Candomblé não é considerado tratamento pelo Conselho Nacional de Saúde, gerando debate sobre inclusão no SUS.

(Re)conhecer as manifestações da cultura popular dos povos tradicionais de matriz africana e as Unidades Territoriais Tradicionais de Matriz Africana (terreiros, terreiras, barracões, casas de religião, etc.) como equipamentos promotores de saúde e cura complementares do SUS, no processo de promoção da saúde e 1ª porta de entrada para os que mais precisavam e de espaço de cura para o desequilíbrio mental, psíquico, social, alimentar e com isso respeitar as complexidades inerentes às culturas e povos tradicionais de matriz africana, na busca da preservação, instrumentos esses previstos na política de saúde pública, combate ao racismo, à violação de direitos, à discriminação religiosa, dentre outras”.

No processo de promoção da saúde, é fundamental valorizar e reconhecer as manifestações da cultura popular dos povos tradicionais de matriz africana. Para isso, é necessário enxergar as Unidades Territoriais Tradicionais de Matriz Africana, como os terreiros, terreiras, barracões e casas de religião, como equipamentos promotores de saúde e cura complementares do Sistema Único de Saúde (SUS).

Esses espaços têm um papel importante na promoção da saúde e são a primeira porta de entrada para aqueles que mais necessitam.

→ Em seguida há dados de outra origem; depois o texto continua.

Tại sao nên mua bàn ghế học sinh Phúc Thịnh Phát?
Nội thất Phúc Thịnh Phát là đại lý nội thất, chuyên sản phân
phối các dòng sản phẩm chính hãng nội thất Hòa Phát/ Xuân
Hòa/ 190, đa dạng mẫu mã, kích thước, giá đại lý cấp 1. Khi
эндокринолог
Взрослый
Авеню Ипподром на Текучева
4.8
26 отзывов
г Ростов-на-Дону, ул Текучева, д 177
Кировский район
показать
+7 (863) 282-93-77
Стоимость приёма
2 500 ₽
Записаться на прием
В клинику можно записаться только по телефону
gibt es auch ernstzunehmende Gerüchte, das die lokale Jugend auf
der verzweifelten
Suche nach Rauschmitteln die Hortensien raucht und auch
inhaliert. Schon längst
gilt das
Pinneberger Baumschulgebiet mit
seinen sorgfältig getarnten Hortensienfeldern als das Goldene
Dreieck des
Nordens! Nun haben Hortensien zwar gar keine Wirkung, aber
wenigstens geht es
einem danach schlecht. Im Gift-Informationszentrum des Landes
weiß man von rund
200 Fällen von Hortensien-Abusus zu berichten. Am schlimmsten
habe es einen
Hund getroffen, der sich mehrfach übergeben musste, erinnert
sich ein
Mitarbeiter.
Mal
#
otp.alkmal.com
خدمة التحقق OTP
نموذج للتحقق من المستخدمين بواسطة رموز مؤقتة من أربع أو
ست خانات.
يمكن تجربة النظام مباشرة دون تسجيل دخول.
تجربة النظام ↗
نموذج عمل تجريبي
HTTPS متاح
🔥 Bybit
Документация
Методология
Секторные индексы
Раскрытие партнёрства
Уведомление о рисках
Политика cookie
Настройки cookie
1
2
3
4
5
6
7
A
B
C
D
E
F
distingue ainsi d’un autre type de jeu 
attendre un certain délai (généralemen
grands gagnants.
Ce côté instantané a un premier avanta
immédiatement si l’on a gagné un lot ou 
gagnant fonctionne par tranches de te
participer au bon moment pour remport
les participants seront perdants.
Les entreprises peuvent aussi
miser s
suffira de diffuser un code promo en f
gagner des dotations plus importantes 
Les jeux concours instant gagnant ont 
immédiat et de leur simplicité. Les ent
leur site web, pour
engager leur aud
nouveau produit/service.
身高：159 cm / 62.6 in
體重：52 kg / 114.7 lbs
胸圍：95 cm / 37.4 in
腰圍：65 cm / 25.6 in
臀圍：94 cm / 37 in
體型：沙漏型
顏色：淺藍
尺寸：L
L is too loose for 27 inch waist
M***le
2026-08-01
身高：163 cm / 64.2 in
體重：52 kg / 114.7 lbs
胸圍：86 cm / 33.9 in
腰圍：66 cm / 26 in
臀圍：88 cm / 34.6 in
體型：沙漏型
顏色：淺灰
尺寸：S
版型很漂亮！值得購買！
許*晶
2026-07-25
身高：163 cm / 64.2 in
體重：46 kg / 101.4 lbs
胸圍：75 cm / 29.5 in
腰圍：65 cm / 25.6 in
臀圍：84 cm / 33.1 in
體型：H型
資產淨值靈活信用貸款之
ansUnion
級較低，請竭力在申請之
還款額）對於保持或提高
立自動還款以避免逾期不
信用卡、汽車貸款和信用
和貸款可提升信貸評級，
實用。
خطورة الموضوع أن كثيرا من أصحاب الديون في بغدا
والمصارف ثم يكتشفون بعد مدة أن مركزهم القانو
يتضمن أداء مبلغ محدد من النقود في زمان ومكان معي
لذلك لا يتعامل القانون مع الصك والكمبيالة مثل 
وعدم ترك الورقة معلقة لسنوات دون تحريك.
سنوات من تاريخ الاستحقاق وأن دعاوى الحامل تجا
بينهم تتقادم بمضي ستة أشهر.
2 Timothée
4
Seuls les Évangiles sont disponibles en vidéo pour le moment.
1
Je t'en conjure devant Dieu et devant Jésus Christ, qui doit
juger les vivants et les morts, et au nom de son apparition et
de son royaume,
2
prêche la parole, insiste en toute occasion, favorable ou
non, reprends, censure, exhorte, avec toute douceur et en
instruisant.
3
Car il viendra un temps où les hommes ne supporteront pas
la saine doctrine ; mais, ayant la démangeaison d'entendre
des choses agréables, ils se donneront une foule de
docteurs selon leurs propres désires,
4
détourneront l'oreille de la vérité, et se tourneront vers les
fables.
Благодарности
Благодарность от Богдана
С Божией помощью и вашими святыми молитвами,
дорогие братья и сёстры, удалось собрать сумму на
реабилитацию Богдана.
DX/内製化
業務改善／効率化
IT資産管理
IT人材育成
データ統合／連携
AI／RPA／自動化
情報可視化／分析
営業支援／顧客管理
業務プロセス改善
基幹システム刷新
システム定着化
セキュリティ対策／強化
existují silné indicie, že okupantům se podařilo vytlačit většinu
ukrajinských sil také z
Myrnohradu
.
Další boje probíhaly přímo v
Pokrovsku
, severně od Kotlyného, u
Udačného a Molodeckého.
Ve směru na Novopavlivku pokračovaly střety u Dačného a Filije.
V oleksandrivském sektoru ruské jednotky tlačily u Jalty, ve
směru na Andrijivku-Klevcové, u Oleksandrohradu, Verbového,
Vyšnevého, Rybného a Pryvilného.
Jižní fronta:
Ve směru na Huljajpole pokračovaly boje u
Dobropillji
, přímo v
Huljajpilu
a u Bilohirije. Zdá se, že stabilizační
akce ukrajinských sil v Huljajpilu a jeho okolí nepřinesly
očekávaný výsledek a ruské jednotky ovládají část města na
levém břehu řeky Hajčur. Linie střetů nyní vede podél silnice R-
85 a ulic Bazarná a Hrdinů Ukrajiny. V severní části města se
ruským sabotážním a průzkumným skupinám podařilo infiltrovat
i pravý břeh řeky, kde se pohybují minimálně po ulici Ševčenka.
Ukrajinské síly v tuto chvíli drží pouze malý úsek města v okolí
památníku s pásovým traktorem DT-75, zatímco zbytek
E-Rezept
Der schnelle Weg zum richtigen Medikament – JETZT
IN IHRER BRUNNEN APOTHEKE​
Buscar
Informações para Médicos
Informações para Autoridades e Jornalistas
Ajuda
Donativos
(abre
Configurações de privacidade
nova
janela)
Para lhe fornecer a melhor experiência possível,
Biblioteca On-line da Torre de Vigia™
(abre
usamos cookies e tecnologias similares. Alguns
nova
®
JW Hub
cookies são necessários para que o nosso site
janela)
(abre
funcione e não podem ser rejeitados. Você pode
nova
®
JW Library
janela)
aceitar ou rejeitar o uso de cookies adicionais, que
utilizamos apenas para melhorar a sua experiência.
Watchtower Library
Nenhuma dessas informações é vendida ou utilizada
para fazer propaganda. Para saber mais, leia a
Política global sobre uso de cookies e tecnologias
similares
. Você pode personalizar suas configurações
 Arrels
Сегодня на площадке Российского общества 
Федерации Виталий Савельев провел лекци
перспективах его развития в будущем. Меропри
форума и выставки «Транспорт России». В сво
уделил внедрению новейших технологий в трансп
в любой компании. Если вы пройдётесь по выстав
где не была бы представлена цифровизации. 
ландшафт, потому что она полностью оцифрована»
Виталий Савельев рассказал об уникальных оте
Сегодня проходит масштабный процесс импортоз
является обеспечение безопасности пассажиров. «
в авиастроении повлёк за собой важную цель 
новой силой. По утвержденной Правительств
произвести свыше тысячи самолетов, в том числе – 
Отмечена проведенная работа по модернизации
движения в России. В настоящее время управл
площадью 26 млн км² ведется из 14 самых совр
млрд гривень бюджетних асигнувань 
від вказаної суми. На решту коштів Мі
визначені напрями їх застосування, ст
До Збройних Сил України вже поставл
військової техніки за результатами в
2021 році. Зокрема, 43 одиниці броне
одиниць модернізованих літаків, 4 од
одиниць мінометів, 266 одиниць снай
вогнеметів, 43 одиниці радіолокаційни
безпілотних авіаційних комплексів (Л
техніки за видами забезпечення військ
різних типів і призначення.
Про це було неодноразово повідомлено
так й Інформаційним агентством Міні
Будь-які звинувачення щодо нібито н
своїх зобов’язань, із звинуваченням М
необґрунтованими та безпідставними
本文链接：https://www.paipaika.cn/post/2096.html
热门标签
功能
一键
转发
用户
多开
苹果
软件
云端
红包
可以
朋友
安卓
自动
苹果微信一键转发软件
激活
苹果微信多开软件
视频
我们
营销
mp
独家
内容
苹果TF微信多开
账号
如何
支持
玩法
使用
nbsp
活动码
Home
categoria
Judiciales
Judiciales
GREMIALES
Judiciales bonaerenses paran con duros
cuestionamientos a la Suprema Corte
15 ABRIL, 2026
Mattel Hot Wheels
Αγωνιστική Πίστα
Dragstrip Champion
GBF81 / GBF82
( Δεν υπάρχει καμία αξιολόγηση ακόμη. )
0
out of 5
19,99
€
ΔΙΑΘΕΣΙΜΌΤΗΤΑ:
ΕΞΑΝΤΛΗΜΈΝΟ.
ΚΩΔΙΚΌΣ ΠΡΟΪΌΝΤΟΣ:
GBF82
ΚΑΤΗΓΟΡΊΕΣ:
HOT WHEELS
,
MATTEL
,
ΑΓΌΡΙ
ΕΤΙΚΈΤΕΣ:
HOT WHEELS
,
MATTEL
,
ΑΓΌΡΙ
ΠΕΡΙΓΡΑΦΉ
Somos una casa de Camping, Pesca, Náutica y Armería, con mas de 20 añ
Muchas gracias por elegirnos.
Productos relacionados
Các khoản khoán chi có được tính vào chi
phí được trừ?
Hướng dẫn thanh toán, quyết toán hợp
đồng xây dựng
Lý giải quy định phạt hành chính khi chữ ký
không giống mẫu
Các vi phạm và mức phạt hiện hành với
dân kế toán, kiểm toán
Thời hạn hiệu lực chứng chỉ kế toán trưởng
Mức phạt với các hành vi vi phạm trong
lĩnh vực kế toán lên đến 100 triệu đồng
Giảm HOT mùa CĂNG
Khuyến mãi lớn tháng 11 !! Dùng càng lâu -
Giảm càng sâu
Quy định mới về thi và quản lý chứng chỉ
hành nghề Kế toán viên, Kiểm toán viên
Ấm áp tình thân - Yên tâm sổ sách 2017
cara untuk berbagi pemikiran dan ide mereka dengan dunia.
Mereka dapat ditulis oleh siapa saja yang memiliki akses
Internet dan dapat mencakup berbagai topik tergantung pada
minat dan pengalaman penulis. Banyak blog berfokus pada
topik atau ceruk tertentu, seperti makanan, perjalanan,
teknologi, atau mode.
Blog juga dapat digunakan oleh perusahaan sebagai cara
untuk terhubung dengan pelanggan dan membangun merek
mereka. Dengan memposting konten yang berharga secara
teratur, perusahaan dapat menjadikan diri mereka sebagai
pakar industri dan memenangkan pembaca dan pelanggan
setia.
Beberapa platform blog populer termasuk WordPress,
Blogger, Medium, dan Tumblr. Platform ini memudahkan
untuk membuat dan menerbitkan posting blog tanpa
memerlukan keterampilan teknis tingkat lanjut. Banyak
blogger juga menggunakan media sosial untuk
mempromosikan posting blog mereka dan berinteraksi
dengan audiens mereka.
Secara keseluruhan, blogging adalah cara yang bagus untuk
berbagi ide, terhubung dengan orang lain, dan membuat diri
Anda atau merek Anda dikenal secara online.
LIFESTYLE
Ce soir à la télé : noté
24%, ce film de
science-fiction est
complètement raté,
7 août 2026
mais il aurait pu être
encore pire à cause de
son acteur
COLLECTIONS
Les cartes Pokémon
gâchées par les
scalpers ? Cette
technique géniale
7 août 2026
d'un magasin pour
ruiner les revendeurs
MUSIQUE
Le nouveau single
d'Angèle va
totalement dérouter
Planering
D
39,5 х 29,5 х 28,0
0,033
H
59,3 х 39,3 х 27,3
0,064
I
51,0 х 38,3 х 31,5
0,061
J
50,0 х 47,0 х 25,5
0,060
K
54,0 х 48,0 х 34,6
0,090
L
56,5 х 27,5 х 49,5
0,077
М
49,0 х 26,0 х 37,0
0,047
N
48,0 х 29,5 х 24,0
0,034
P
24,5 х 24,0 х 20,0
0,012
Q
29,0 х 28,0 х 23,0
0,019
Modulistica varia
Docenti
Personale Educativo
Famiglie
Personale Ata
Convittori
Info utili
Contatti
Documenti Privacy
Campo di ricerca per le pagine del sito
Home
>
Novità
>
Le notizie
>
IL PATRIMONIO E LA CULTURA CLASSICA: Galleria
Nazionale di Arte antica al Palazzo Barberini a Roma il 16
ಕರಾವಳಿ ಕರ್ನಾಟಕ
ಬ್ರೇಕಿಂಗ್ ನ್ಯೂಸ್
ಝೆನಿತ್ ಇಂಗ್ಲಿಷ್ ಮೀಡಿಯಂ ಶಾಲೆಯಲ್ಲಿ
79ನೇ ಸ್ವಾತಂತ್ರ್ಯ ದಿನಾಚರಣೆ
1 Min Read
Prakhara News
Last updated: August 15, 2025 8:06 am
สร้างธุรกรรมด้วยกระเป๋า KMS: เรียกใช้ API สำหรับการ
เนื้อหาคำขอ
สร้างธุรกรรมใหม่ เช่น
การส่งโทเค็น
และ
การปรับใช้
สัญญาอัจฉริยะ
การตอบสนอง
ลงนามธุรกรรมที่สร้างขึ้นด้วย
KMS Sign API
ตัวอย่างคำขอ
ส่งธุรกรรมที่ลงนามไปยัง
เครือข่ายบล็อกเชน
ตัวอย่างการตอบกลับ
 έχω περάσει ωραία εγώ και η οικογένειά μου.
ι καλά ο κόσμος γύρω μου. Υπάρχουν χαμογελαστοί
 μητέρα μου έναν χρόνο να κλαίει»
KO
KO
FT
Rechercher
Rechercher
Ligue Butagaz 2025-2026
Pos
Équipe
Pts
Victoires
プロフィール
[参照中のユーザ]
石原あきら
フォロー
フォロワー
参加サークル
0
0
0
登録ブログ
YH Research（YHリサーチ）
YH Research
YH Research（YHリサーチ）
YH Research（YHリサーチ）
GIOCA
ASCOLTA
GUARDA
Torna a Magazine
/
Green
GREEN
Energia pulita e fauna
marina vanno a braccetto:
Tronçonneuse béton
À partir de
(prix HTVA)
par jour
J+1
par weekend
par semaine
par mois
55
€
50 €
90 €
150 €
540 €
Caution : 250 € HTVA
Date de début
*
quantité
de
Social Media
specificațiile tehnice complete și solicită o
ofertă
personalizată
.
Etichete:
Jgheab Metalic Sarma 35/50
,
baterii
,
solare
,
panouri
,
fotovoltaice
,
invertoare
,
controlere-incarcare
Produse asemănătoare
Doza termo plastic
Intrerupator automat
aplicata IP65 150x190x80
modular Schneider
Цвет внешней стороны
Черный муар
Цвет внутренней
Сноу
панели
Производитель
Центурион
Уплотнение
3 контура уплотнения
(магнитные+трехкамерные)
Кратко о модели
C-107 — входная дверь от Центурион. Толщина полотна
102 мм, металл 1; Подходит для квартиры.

Além disso, também oferecem um espaço de cura para o desequilíbrio mental, psíquico, social e alimentar. É essencial que sejam respeitadas as complexidades inerentes às culturas e povos tradicionais de matriz africana, reconhecendo sua importância na busca da preservação dessas culturas.

As Unidades Territoriais Tradicionais de Matriz Africana são consideradas instrumentos previstos na política de saúde pública, que visam combater o racismo, a violação de direitos e a discriminação religiosa. É através da valorização desses espaços que podemos promover a inclusão e a igualdade de acesso à saúde para todos.

Essas manifestações da cultura popular africana possuem uma profunda conexão com a espiritualidade e a religiosidade. Por isso, os terreiros, terreiras, barracões e casas de religião desempenham um papel fundamental na busca pelo equilíbrio e pela cura. Eles oferecem um espaço seguro e acolhedor para aqueles que enfrentam desafios de ordem mental, psíquica, social e alimentar.

Ao olhar para esses espaços como equipamentos promotores de saúde, estamos reconhecendo a importância da cultura e da religião como elementos essenciais para a saúde e o bem-estar das pessoas. Além disso, estamos respeitando a diversidade cultural e combatendo todas as formas de discriminação.

Portanto, é necessário que as políticas públicas de saúde valorizem e fortaleçam essas manifestações da cultura popular africana, garantindo o acesso igualitário aos serviços de saúde oferecidos nas Unidades Territoriais Tradicionais de Matriz Africana. Somente assim poderemos alcançar a saúde integral e promover a igualdade de direitos para todos os cidadãos, independentemente de sua origem étnica ou religiosa.